Well, the patients we are enrolling now are in a stage where they've tried standard of care non-cloning therapy to no avail. But they are also, importantly, undergoing combination therapy with antibody drug communicants. And that's important that we can enroll those patients as well, and thereby give them a benefit, hopefully, for these patients.
Then there's a question that we always get, and I'm pretty sure you probably can comment on it. But do you see any increased interest from larger investors who want to fund this journey? I guess you alluded to it before that you are trying to seek larger investors to give more stability and fund the journey here. So any comments on the development here?

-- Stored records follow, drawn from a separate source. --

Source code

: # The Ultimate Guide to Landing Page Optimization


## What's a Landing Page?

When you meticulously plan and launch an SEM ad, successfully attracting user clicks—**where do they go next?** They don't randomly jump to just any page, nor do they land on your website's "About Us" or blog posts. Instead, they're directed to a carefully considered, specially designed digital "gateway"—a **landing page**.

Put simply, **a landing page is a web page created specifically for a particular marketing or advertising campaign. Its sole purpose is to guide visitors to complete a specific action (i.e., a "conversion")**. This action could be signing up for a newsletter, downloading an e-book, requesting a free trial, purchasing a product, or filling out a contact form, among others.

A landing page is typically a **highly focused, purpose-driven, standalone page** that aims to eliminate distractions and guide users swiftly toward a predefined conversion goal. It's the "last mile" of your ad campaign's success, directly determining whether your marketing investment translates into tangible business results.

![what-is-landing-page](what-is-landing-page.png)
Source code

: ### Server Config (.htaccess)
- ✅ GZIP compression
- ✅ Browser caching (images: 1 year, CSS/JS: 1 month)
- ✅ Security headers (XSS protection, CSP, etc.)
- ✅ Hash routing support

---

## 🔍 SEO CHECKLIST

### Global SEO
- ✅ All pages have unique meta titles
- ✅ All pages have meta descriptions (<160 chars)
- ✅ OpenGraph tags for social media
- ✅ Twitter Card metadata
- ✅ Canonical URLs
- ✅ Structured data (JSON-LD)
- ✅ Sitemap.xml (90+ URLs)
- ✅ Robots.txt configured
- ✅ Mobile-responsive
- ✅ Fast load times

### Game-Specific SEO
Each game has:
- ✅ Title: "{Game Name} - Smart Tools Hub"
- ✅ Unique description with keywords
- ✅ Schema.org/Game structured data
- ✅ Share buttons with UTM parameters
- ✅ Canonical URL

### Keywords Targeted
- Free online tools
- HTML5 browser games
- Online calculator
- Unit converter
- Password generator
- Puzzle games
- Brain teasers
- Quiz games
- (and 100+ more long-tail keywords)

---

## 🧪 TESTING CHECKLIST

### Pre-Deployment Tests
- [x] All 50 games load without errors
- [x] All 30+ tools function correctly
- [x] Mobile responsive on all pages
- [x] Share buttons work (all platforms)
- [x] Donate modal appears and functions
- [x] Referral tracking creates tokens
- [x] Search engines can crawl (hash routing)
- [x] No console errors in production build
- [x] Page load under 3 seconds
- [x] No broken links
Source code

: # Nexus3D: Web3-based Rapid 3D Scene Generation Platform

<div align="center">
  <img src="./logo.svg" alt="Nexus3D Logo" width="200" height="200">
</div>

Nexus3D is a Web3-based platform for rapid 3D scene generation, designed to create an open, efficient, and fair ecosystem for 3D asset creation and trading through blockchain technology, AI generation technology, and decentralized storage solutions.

I think Keith, you get the final word there.
Sure. I really don't want to encourage speculation. I would say that we have conversations all the time. We've been pretty clear about what we're aiming to do. Some conversations are positive and some are less positive. There's always a mix, and you have a lot of different mixes of sentiment. In my perspective, I think what we need to find are the investors for whom our platform and our pipeline is the right fit. And that's an ongoing process.
Perfect. That was the last question. It's 11 o'clock. I think we delivered on all the questions and time. So thank you to you, Keith. And thank you to you, Ben, for taking us through your presentation and your results and for answering questions.
Thank you, Michael. And thank you, everyone else.